§ **Exercise directions**
Without copying any picture, return all lines below exactly.
/---
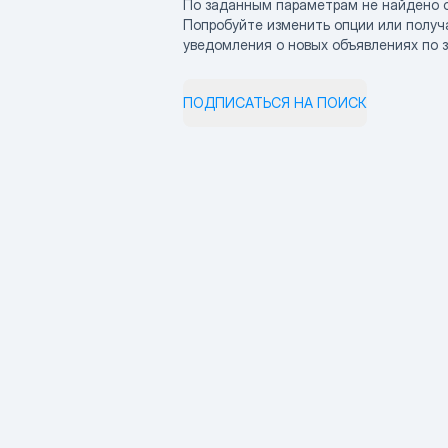
По заданным параметрам не найдено 
Попробуйте изменить опции или получ
уведомления о новых объявлениях по 
ПОДПИСАТЬСЯ НА ПОИСК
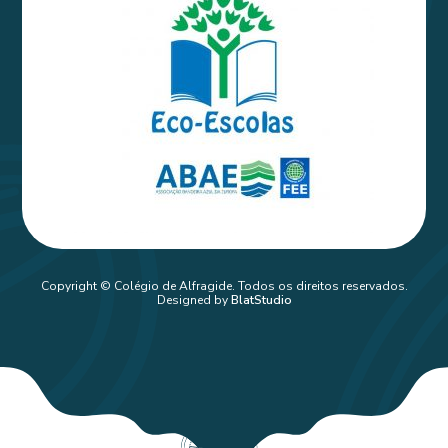
Copyright © Colégio de Alfragide. Todos os direitos reservados.
Designed by
BlatStudio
\---
§ **Output**
По заданным параметрам не найдено 
Попробуйте изменить опции или получ
уведомления о новых объявлениях по 
ПОДПИСАТЬСЯ НА ПОИСК
Copyright © Colégio de Alfragide. Todos os direitos reservados.
Designed by
BlatStudio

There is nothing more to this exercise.